И, что еще хуже, во Фронде участвуют, кроме принцев крови, все вплоть до сыновей и внуков французских королей! Гастон, герцог Орлеанский, называемый Месье, брат Людовика XIII, дядя короля и его старшая дочь, Мадемуазель, прикрываясь ненавистью к Мазарини, открыто участвовали в мятеже. Мадемуазель, которая открыла Конде ворота Парижа и отдала приказ стрелять из пушки Бастилии по солдатам армии короля, завоевала этим у потомков образ рыцарственной жеманницы — что склонило историографов к снисходительному отношению к ней. Но юный король знал, что пушка и мушкеты убивают. Он знал также, что Мадемуазель была его двоюродной сестрой. Государственные соображения не позволили ему забыть преступное безрассудство битвы в пригороде Сент-Антуан. Ни молодость, ни романтический ореол герцога Орлеанского, дяди Его Величества, не могли стать для него оправданием. Герцог усугублял свое положение каждый день тем, что вел бесконечную двойную игру, он не удовлетворялся лишь тем, что был в дружеских отношениях с противниками короля, королевы-матери и кардинала. «Герцог Орлеанский был всегда на стороне фрондеров, когда он был с ними; но, как только он говорил с королевой, все выглядело иначе; он менялся так сильно, что ни одна из партий не могла бы в полной мере положиться на него»{80}. Один лишь Рец был способен так бессовестно лавировать, но кардинал не был братом Людовика XIII.

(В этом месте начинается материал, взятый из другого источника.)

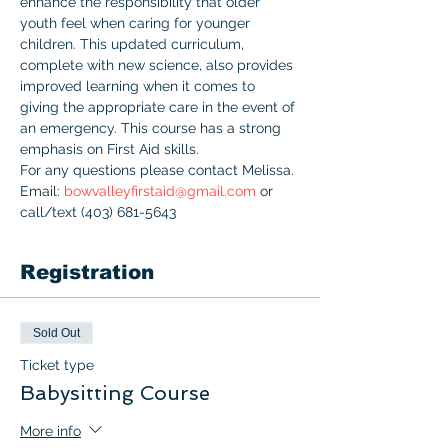
enhance the responsibility that older 
youth feel when caring for younger 
children. This updated curriculum, 
complete with new science, also provides 
improved learning when it comes to 
giving the appropriate care in the event of 
an emergency. This course has a strong 
emphasis on First Aid skills.
For any questions please contact Melissa. 
Email: 
bowvalleyfirstaid@gmail.com
 or 
call/text (403) 681-5643
Registration
Sold Out
Ticket type
Babysitting Course
More info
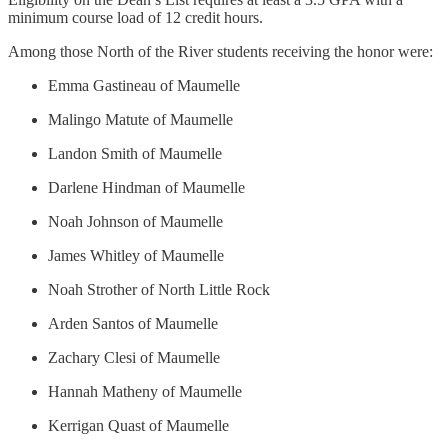
minimum course load of 12 credit hours.
Among those North of the River students receiving the honor were:
Emma Gastineau of Maumelle
Malingo Matute of Maumelle
Landon Smith of Maumelle
Darlene Hindman of Maumelle
Noah Johnson of Maumelle
James Whitley of Maumelle
Noah Strother of North Little Rock
Arden Santos of Maumelle
Zachary Clesi of Maumelle
Hannah Matheny of Maumelle
Kerrigan Quast of Maumelle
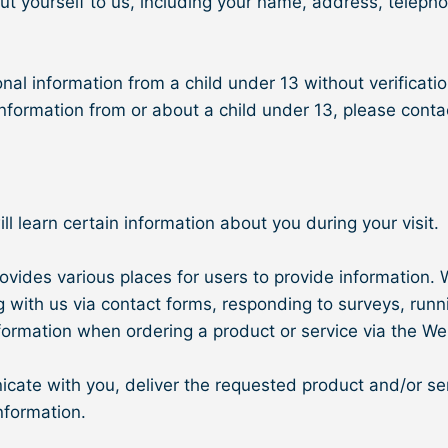
out yourself to us, including your name, address, telep
nal information from a child under 13 without verificatio
 information from or about a child under 13, please con
learn certain information about you during your visit.
vides various places for users to provide information. W
g with us via contact forms, responding to surveys, runn
ormation when ordering a product or service via the We
ate with you, deliver the requested product and/or ser
nformation.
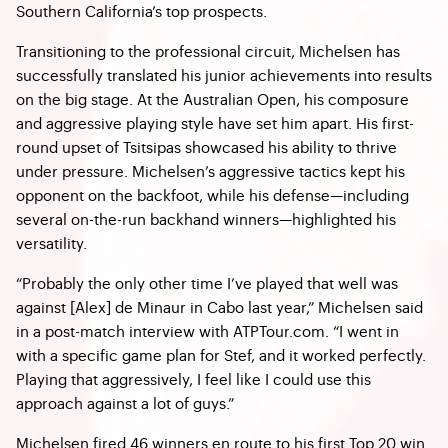
Southern California’s top prospects.
Transitioning to the professional circuit, Michelsen has
successfully translated his junior achievements into results
on the big stage. At the Australian Open, his composure
and aggressive playing style have set him apart. His first-
round upset of Tsitsipas showcased his ability to thrive
under pressure. Michelsen’s aggressive tactics kept his
opponent on the backfoot, while his defense—including
several on-the-run backhand winners—highlighted his
versatility.
“Probably the only other time I’ve played that well was
against [Alex] de Minaur in Cabo last year,” Michelsen said
in a post-match interview with ATPTour.com. “I went in
with a specific game plan for Stef, and it worked perfectly.
Playing that aggressively, I feel like I could use this
approach against a lot of guys.”
Michelsen fired 46 winners en route to his first Top 20 win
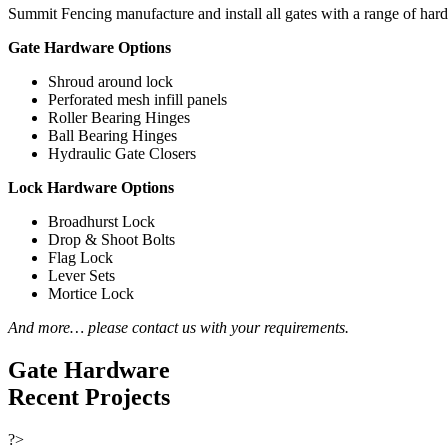
Summit Fencing manufacture and install all gates with a range of har
Gate Hardware Options
Shroud around lock
Perforated mesh infill panels
Roller Bearing Hinges
Ball Bearing Hinges
Hydraulic Gate Closers
Lock Hardware Options
Broadhurst Lock
Drop & Shoot Bolts
Flag Lock
Lever Sets
Mortice Lock
And more… please contact us with your requirements.
Gate Hardware
Recent Projects
?>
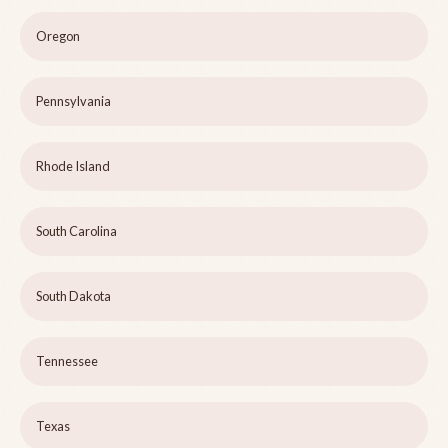
Oregon
Pennsylvania
Rhode Island
South Carolina
South Dakota
Tennessee
Texas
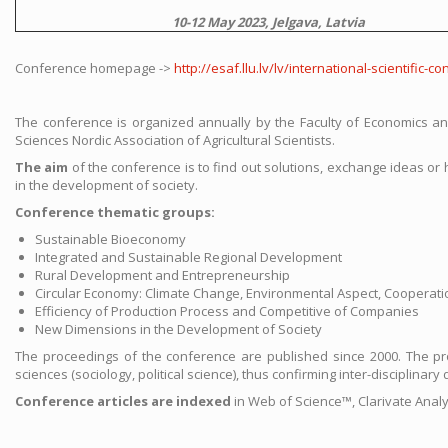
10-12 May 2023, Jelgava, Latvia
Conference homepage ->
http://esaf.llu.lv/lv/international-scientifi
The conference is organized annually by the Faculty of Economics and
Sciences Nordic Association of Agricultural Scientists.
The aim
of the conference is to find out solutions, exchange ideas o
in the development of society.
Conference thematic groups:
Sustainable Bioeconomy
Integrated and Sustainable Regional Development
Rural Development and Entrepreneurship
Circular Economy: Climate Change, Environmental Aspect, Cooperati
Efficiency of Production Process and Competitive of Companies
New Dimensions in the Development of Society
The proceedings of the conference are published since 2000. The proc
sciences (sociology, political science), thus confirming inter-disciplina
Conference articles are indexed
in Web of Science™, Clarivate Anal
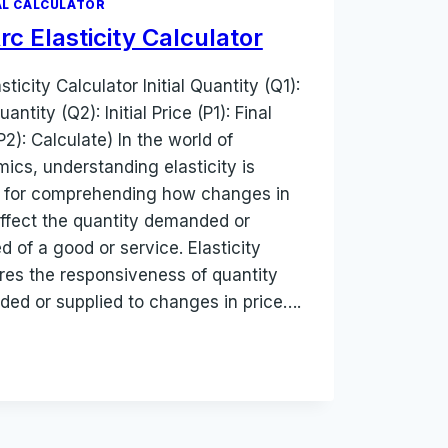
L CALCULATOR
rc Elasticity Calculator
sticity Calculator Initial Quantity (Q1):
uantity (Q2): Initial Price (P1): Final
P2): Calculate) In the world of
ics, understanding elasticity is
l for comprehending how changes in
affect the quantity demanded or
d of a good or service. Elasticity
es the responsiveness of quantity
ed or supplied to changes in price….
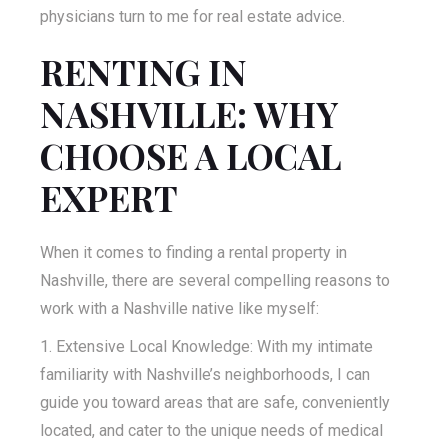
physicians turn to me for real estate advice.
RENTING IN
NASHVILLE: WHY
CHOOSE A LOCAL
EXPERT
When it comes to finding a rental property in
Nashville, there are several compelling reasons to
work with a Nashville native like myself:
Extensive Local Knowledge: With my intimate
familiarity with Nashville’s neighborhoods, I can
guide you toward areas that are safe, conveniently
located, and cater to the unique needs of medical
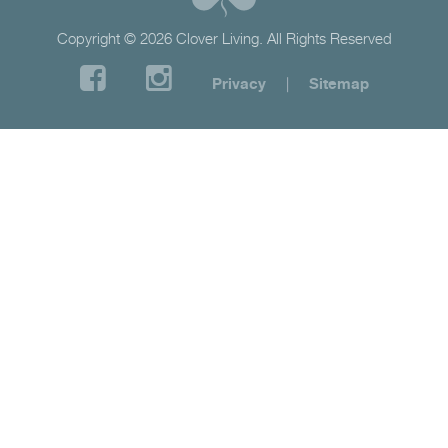
Copyright © 2026 Clover Living. All Rights Reserved
Privacy
|
Sitemap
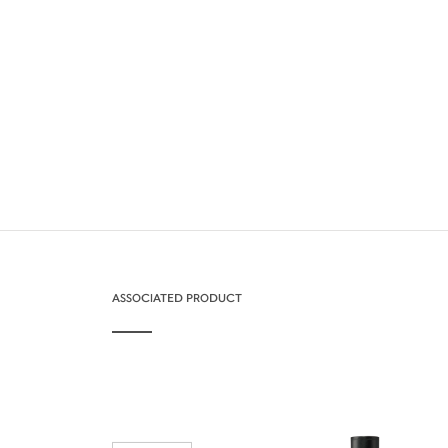
ASSOCIATED PRODUCT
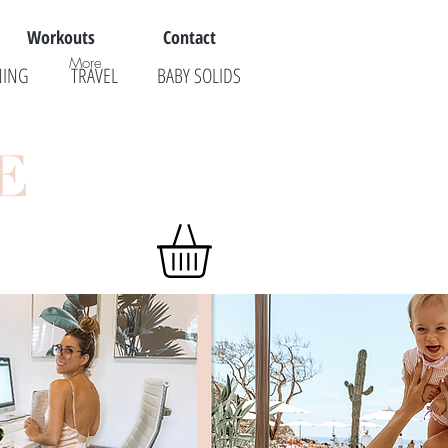
Workouts
Contact
More
NING
TRAVEL
BABY SOLIDS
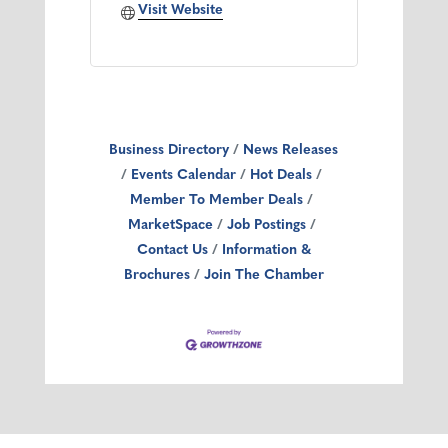
Visit Website
Business Directory
News Releases
Events Calendar
Hot Deals
Member To Member Deals
MarketSpace
Job Postings
Contact Us
Information &
Brochures
Join The Chamber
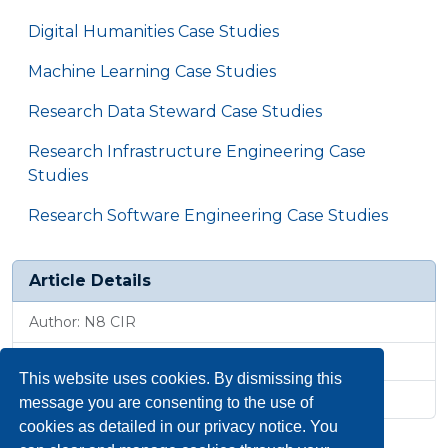
Digital Humanities Case Studies
Machine Learning Case Studies
Research Data Steward Case Studies
Research Infrastructure Engineering Case
Studies
Research Software Engineering Case Studies
Article Details
Author: N8 CIR
Published: 6 May 2026, 4:04 p.m.
This website uses cookies. By dismissing this
Revised: 1 May 2026, 4:22 p.m.
message you are consenting to the use of
cookies as detailed in our privacy notice. You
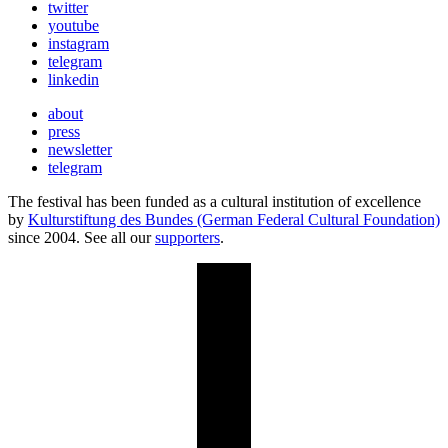
twitter
youtube
instagram
telegram
linkedin
about
press
newsletter
telegram
The festival has been funded as a cultural institution of excellence
by
Kulturstiftung des Bundes (German Federal Cultural Foundation)
since 2004. See all our
supporters
.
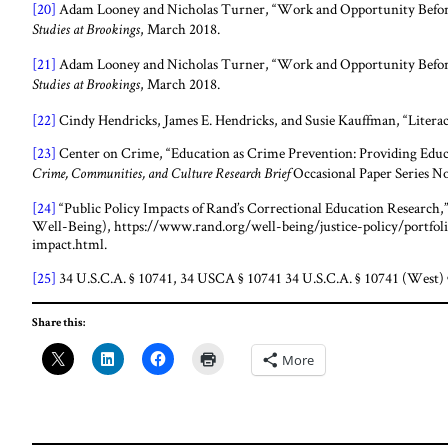
[20]
Adam Looney and Nicholas Turner, “Work and Opportunity Before
, March 2018.
Studies at Brookings
[21]
Adam Looney and Nicholas Turner, “Work and Opportunity Before
, March 2018.
Studies at Brookings
[22]
Cindy Hendricks, James E. Hendricks, and Susie Kauffman, “Literac
[23]
Center on Crime, “Education as Crime Prevention: Providing Educa
Occasional Paper Series No
Crime, Communities, and Culture Research Brief
[24]
“Public Policy Impacts of Rand’s Correctional Education Resear
Well-Being), https://www.rand.org/well-being/justice-policy/portfoli
impact.html.
[25]
34 U.S.C.A. § 10741, 34 USCA § 10741 34 U.S.C.A. § 10741 (West) 
Share this:
More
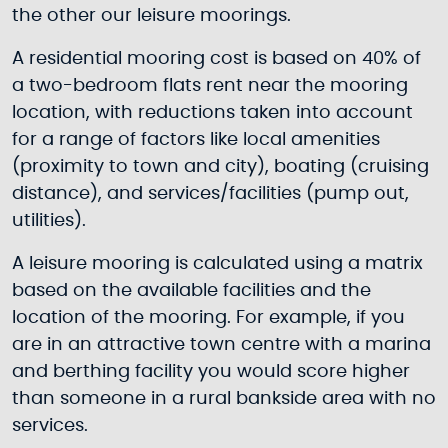
the other our leisure moorings.
A residential mooring cost is based on 40% of
a two-bedroom flats rent near the mooring
location, with reductions taken into account
for a range of factors like local amenities
(proximity to town and city), boating (cruising
distance), and services/facilities (pump out,
utilities).
A leisure mooring is calculated using a matrix
based on the available facilities and the
location of the mooring. For example, if you
are in an attractive town centre with a marina
and berthing facility you would score higher
than someone in a rural bankside area with no
services.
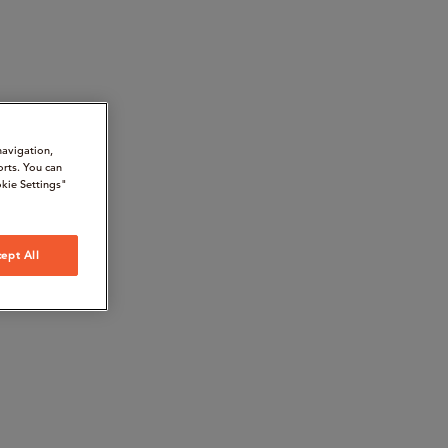
navigation,
orts. You can
kie Settings"
ept All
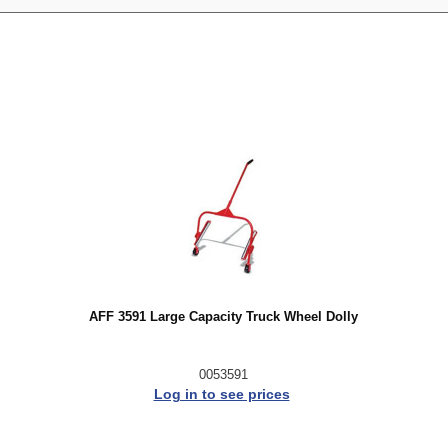
AFF 3591 Large Capacity Truck Wheel Dolly
0053591
Log in to see prices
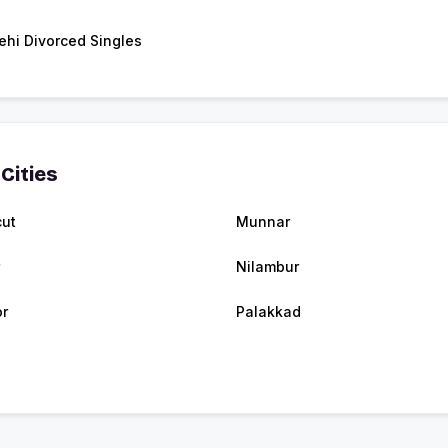
ehi Divorced Singles
Cities
cut
Munnar
Nilambur
r
Palakkad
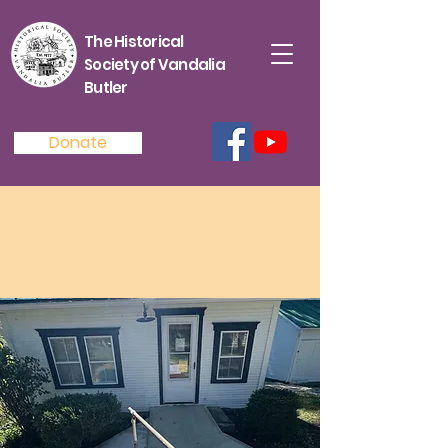
The Historical
Society of Vandalia
Butler
Donate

Сегодня нам нужно сделать некоторое усилие, чтобы не видеть Фронду в романтическом ореоле. Но Людовику XIV, на которого был направлен ее удар (даже если самые ярые фрондеры объявляли себя роялистами и верноподданными), не имело никакого смысла приукрашивать печальную, а иногда и кровавую действительность. То, что его пэры, кузены, его дядя, его потенциальные наследники и лучшие полководцы увязли в болоте Фронды, вполне могло оставить в его душе неизгладимый отпечаток. Мы увидим, что он часто прощал, но никогда не забывал, особенно этот заговор знати, осыпанной благодеяниями монархов, и предательство родственников. Еще не стихли волнения, как Людовик уже должен был здесь строго наказывать, а там прощать. Юный двенадцатилетний король, который подписывает 6 марта 1651 года прощение виконту де Тюренну, не знает, что этот акт является одним из самых важных в его правлении. Он превозмогает антипатию, загоняет обиды внутрь, действует и говорит, как герой Пьера Корнеля: «Я прощаю вам все, что вы сделали, и хочу это забыть, лишь бы вы поскорее отошли от тех, к кому примкнули, и отказались от всех соглашений, которые заключили с моими врагами… Я вас уверяю, что вы можете свободно находиться при моем дворе, и я желал бы вас там видеть и вам засвидетельствовать, что я не держу на вас зла за то, что вы предпринимали против меня»{107}. Людовик сразу получит ценную помощь, а в конечном счете — лучшего полководца в двух своих первых войнах. И наоборот, арест кардинала де Реца 19 декабря 1652 года (Мазарини возвратится только 3 февраля 1653 года) покажет всем, что есть предательства, которые король не сможет простить.
Желательно было бы иметь биографический каталог, который позволил бы сравнить поведение каждого представителя знати во время Фронды и поведение короля по отношению к каждому из них, после подавления мятежа в течение всего его долгого правления. В этих текстах было бы немало сюрпризов. Протестанты не были, так сказать, замешаны во Фронде; однако это не помешает разрушению храмов уже в 1661 году. Пор-Рояль так и остался верноподданным; однако это не помешает — чтобы оправдать преследование августинцев — присоединить политические требования к претензиям в области богословия и церковной дисциплины. Фуке не состоял во Фронде; однако о его верности не вспомнят во время его процесса. И наоборот, будущие лучшие полководцы Великого короля сначала более или менее продолжительное время сражались во вражеском стане. Так было с принцем де Конде и с виконтом де Тюренном (его конкурентом, его соперником, его кузеном), с маршалом герцогом Люксембургским, с герцогом де Бофором, достойным внуком Генриха IV — который прославится на Крите, где и погибнет — и даже с честным, порядочным Вобаном. Сент-Эньяну были пожалованы неслыханные милости{224} за его верность королю; де Ларошфуко впал в немилость из-за своих измен. Для Сен-Симона автор «Максим» является образцом фрондера, «которому король не простил»{94}. Точнее было бы сказать: мятежника, которого Людовик XIV, возможно, старался прощать, когда читал каждый день «Отче наш», однако королю не удалось забыть вероломство Ларошфуко.